Semi;Colon

The Nonfiction of John Schultz

May 24, 2017

Chicago: The Prague of the West

Saturday and Sunday, Czechs were gathering around the invading tanks and soldiers, asking “Why are you here?” The Russian invasion of Czechoslovakia to suppress the liberalization of Czech life was seized as an example by every faction in Chicago. Connally used it in his speech to the Platform Committee to show why we must give vigorous support to such efforts as the Vietnam War. Senator Ralph Yarborough of Texas, speaking for the Texas challengers before the Credentials Committee, asked the Committee not to crush the “idealism of the young” with “political power” the way the Russians crushed the Czechs with “military power.” Yippies and demonstrators felt the example of Czech bravery and began using words such as Czechoslocago and Prague East and Prague West. They were also alert for strong visual images of potential theatrical effect and they too gathered around the cops, saying, “Why are you here?” The cops, without a trace of Russian queasiness, said, “This is my job.

                                                                                   —from No One Was Killed by John Schultz

 

Photo Credit: Barton Silverman

John Schultz, creator of the Story Workshop method and long-time head of the Fiction Writing department at Columbia College Chicago, died on May 6. Though he was known as an innovator in the teaching of fiction writing, his most well-known book, No One Was Killed, is a work of nonfiction, an eyewitness account of the action in the streets outside the 1968 Democratic Convention in Chicago, though those eyes were often closed by tear gas. In his foreword to the forty-year anniversary reprint, Todd Gitlin compares Schultz’s achievement to Norman Mailer’s Armies of the Night and George Orwell’s Homage to Catalonia insofar as they “bear the marks—the scars—of a writer striving to be honest about what he was doing in unaccustomed settings witnessing strange and remarkable things.”

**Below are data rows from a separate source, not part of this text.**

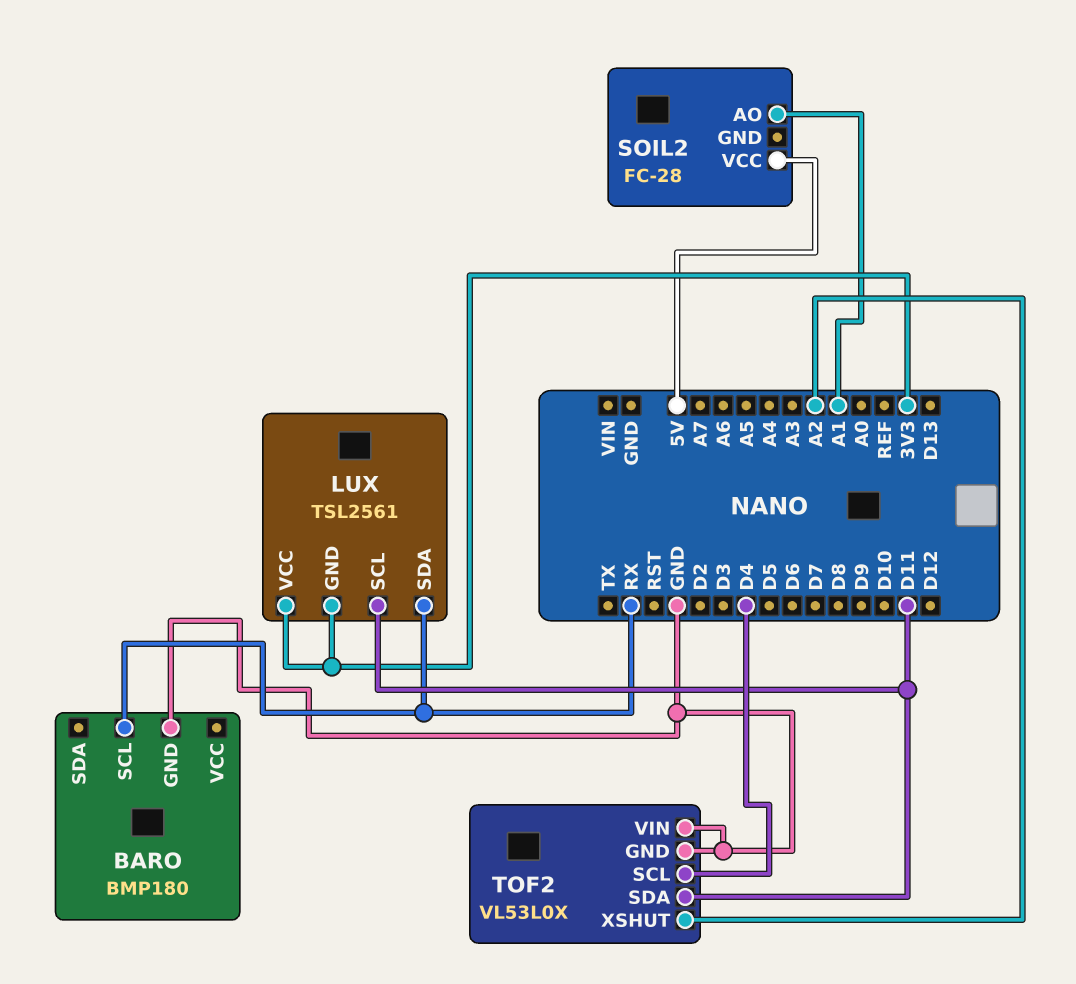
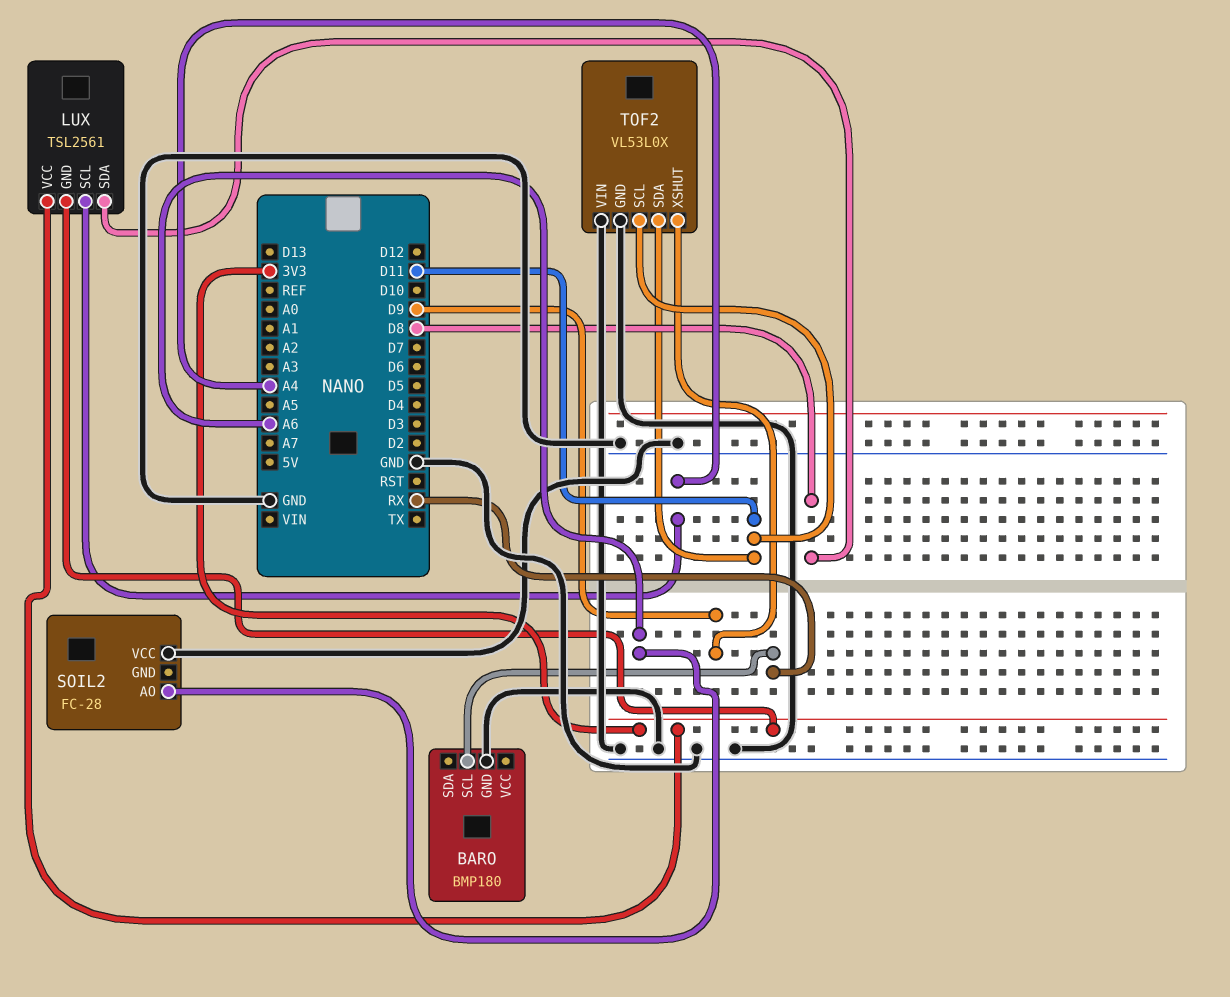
LUX pin SCL: D11 -> A4
LUX pin SDA: RX -> D8
SOIL2 pin AO: A1 -> A6
SOIL2 pin VCC: 5V -> GND
TOF2 pin SCL: D4 -> D11
TOF2 pin XSHUT: A2 -> D9

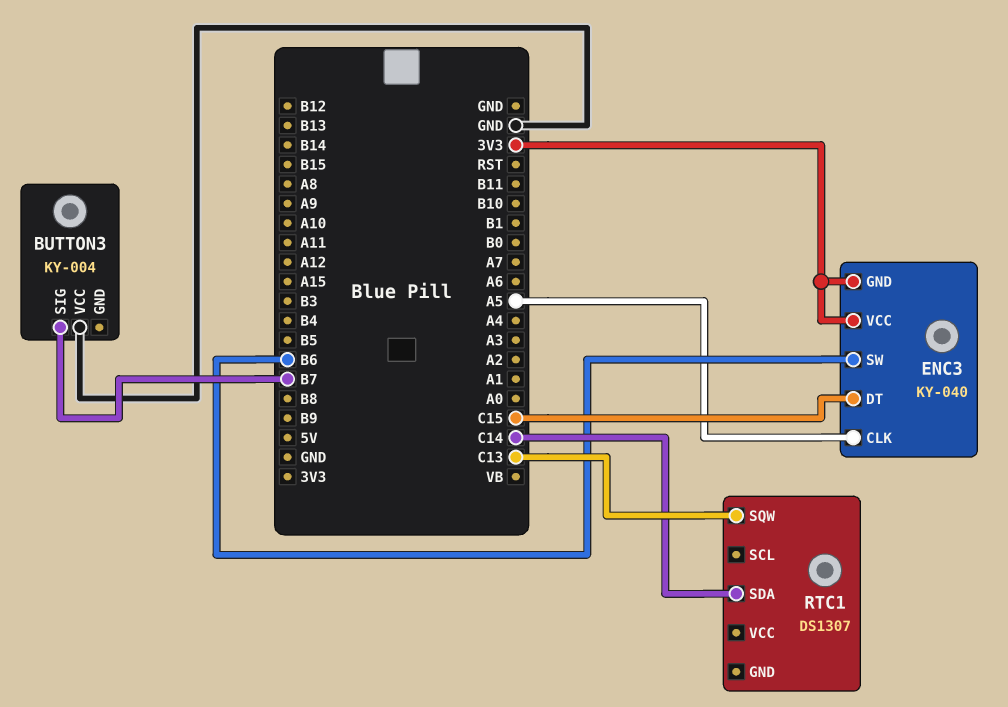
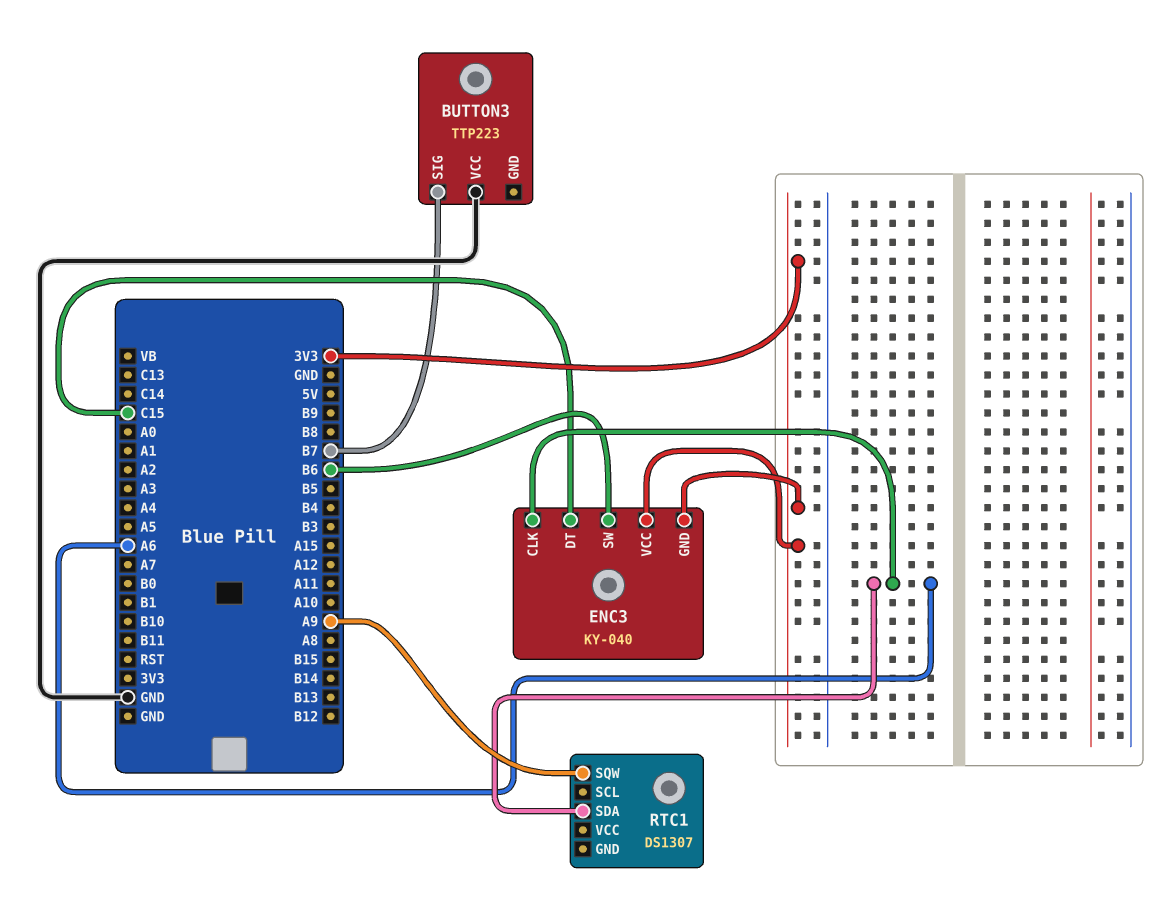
BUTTON3: KY-004 -> TTP223
ENC3 pin CLK: A5 -> A6
RTC1 pin SDA: C14 -> A6
RTC1 pin SQW: C13 -> A9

The passage above is typical in that Schultz manages to bring together the global, the political, and the personal all in a single paragraph. Young people may have been in the streets of Prague and Paris and dozens of college campuses across the country, but for the rank and file Chicago street cop, it was just another—albeit violent—day at the office. This sort of new journalism also reflected Schultz’s notions of teaching creative writing, which he felt was best taught outside college classrooms and “developed in a living relationship with whatever kind of life events, careers, were going on for various people.”

Schultz taught for over forty years across the street from Grant Park, where the events of the book were recorded. At Punctuate, we would think that this democratic notion of writing (and the teaching of writing) informs our aesthetic, as well, and we remain grateful to John Schultz for his vision.